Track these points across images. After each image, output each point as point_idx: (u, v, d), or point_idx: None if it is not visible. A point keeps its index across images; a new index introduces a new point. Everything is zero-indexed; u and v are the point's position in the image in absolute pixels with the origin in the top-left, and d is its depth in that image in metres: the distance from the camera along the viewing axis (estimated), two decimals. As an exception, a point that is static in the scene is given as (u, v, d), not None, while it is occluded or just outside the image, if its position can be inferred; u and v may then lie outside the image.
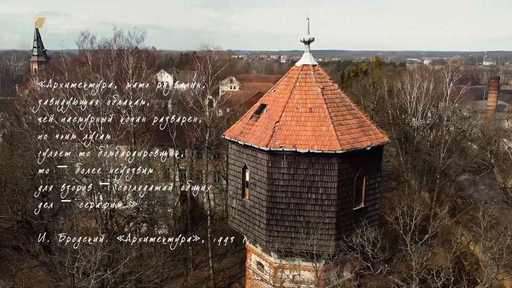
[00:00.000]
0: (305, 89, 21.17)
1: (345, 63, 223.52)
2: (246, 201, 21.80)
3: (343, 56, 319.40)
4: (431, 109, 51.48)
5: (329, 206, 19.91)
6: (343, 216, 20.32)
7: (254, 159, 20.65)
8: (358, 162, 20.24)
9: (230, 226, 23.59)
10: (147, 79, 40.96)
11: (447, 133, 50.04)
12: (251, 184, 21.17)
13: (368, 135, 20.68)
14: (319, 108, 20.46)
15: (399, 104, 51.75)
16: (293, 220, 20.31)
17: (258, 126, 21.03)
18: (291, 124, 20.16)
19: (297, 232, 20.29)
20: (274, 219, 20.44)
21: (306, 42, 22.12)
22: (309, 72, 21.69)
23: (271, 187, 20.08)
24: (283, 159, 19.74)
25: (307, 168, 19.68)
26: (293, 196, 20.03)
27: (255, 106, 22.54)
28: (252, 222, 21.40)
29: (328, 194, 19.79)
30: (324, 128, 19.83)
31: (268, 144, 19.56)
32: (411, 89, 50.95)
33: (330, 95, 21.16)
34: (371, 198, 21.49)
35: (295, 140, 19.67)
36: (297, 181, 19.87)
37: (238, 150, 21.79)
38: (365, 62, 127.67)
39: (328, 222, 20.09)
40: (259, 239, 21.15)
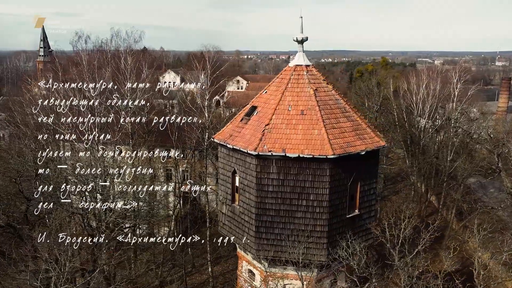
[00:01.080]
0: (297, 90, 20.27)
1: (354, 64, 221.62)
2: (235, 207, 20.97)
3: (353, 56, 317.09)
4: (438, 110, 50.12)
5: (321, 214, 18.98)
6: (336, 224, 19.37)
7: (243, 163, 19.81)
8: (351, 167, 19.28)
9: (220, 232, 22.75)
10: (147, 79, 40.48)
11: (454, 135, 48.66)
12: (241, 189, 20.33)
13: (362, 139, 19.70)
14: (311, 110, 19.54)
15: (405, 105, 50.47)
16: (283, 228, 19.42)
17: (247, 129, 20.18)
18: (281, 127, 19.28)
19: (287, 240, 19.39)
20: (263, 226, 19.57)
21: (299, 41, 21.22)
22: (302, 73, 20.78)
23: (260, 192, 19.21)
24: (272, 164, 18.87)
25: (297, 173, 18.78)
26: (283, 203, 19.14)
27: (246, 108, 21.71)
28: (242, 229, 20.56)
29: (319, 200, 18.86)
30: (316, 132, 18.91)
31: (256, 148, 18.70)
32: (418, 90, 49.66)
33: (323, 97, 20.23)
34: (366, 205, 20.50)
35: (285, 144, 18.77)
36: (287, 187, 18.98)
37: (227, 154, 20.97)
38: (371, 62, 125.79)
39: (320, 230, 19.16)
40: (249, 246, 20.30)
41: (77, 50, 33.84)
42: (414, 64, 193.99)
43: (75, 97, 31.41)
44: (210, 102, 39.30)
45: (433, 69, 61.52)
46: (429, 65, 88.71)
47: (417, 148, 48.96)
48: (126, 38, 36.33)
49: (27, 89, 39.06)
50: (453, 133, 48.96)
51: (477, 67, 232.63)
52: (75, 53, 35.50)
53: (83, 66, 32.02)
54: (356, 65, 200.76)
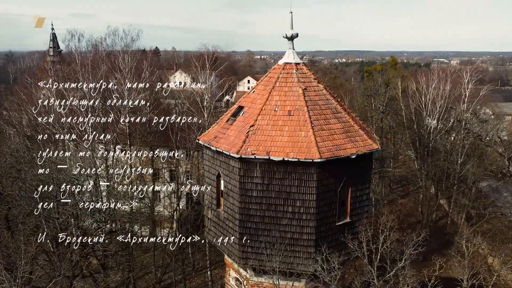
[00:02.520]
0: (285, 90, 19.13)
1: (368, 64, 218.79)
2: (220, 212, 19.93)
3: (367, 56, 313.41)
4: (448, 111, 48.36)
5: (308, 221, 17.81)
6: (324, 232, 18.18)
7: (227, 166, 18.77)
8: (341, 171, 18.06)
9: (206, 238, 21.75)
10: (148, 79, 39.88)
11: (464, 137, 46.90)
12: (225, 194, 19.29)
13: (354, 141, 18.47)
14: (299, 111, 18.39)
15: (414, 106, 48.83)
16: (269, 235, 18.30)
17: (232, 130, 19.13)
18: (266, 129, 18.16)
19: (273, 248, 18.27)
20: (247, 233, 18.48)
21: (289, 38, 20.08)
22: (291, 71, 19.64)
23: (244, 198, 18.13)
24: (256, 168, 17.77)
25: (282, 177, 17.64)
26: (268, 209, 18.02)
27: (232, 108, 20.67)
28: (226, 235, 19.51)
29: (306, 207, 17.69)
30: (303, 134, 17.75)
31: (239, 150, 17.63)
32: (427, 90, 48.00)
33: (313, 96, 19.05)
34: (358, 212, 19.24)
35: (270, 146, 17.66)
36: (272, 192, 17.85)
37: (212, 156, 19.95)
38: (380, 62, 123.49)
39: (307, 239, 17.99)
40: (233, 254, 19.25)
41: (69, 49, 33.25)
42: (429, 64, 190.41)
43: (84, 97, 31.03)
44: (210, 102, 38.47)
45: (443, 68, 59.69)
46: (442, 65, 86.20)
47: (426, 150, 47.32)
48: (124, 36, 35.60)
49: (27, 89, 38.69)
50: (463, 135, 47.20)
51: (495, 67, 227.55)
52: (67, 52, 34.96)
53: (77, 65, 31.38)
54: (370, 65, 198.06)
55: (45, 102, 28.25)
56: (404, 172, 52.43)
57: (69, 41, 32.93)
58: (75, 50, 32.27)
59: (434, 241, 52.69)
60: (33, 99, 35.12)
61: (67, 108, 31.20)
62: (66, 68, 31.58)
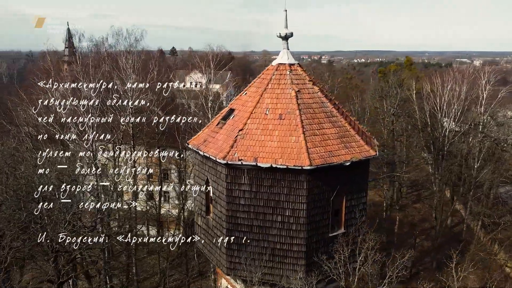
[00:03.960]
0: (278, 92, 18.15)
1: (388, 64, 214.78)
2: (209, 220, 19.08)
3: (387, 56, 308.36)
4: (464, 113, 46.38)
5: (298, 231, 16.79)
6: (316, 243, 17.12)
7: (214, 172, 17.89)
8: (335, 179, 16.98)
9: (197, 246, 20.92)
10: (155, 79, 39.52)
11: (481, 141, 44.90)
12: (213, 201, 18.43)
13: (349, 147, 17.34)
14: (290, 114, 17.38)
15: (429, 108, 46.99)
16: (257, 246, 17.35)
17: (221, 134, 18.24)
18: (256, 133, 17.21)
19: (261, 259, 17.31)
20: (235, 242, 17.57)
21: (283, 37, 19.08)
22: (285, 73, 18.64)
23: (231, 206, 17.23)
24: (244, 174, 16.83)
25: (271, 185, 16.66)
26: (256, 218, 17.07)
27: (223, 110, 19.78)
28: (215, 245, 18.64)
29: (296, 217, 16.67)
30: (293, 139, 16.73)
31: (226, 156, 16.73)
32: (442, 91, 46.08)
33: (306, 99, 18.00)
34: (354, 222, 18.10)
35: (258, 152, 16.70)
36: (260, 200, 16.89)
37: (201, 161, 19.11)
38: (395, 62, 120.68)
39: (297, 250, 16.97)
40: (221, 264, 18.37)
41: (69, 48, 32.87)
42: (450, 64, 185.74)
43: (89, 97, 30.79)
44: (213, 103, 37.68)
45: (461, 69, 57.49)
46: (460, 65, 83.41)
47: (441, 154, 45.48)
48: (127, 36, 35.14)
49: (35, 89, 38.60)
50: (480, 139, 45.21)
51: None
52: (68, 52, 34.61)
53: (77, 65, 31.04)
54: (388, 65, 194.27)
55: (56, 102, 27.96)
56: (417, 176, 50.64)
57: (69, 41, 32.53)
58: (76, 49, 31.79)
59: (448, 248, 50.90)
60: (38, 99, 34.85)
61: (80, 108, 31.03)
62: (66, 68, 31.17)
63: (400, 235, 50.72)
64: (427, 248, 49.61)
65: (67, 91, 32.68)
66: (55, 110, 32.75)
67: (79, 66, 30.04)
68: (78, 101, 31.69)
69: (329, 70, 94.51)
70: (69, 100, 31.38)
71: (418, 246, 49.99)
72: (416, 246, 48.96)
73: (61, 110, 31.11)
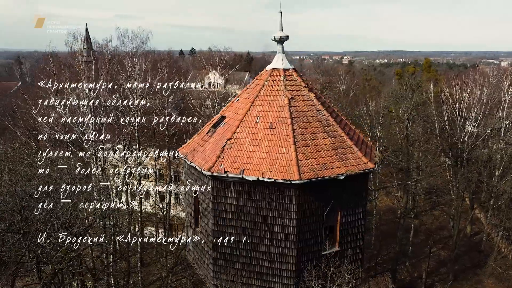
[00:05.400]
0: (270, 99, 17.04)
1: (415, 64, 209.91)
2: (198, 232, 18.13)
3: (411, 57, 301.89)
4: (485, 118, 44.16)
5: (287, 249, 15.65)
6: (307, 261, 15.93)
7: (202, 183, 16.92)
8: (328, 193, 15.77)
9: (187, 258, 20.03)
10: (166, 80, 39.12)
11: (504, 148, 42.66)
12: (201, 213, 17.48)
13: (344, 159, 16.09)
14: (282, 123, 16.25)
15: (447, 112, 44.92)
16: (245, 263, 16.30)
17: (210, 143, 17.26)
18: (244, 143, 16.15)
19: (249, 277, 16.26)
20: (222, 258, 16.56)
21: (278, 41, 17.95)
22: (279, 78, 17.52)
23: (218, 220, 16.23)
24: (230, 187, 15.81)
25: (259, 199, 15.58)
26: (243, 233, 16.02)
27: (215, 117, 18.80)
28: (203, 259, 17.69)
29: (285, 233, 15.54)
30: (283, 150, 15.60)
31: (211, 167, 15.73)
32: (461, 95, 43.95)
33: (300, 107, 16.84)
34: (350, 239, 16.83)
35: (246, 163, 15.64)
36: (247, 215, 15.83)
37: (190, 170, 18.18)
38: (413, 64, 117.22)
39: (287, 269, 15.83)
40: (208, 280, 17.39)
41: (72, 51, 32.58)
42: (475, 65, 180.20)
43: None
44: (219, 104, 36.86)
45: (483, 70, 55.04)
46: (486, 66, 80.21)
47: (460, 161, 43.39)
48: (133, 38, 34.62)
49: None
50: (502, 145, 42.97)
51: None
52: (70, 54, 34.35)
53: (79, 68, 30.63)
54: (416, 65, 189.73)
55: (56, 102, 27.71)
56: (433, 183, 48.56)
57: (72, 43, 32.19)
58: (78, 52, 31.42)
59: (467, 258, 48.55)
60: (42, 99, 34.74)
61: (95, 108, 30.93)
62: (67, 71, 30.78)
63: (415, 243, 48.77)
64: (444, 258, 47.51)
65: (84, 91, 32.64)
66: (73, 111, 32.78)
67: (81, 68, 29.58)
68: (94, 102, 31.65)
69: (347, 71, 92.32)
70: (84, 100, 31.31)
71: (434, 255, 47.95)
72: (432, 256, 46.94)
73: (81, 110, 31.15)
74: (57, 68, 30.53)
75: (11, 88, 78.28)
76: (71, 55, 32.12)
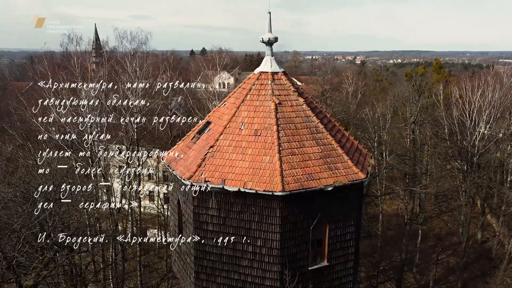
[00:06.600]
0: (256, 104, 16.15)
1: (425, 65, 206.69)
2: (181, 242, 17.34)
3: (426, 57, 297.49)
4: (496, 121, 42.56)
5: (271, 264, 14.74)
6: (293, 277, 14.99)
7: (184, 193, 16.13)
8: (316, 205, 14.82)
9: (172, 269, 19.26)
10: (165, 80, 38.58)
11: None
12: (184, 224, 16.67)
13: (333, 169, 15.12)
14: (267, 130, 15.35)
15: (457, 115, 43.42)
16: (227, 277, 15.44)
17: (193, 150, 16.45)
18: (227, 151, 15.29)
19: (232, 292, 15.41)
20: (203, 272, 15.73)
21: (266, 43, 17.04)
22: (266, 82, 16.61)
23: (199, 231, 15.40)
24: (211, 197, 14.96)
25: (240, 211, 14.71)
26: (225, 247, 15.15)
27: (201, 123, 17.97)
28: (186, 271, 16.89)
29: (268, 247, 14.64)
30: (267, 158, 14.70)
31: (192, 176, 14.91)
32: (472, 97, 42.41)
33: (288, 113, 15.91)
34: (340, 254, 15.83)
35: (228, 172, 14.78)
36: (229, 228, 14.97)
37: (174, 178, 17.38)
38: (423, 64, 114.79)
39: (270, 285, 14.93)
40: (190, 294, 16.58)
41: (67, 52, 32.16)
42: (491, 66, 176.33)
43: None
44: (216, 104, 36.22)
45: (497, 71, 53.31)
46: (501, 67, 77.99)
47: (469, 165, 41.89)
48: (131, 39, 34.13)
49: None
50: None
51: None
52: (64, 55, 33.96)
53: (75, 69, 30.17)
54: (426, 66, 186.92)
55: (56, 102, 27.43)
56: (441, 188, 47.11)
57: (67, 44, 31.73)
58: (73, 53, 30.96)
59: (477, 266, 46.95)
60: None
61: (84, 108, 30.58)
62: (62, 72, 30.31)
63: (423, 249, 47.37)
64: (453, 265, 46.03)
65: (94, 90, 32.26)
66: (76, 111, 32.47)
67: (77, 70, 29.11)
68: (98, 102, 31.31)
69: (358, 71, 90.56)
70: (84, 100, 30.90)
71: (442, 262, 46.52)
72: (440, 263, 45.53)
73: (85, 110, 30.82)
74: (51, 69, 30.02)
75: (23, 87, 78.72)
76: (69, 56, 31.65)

» WHAT YOU SHOULD DO:
All lines in the data above from the one with "52: (68, 52, 34.61)" through the one with "69: (329, 70, 94.51)" must be repeated exactly, and no others.

» TASK ANSWER:
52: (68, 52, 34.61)
53: (77, 65, 31.04)
54: (388, 65, 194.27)
55: (56, 102, 27.96)
56: (417, 176, 50.64)
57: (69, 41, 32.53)
58: (76, 49, 31.79)
59: (448, 248, 50.90)
60: (38, 99, 34.85)
61: (80, 108, 31.03)
62: (66, 68, 31.17)
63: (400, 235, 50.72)
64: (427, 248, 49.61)
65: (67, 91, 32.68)
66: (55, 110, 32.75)
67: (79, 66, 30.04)
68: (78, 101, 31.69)
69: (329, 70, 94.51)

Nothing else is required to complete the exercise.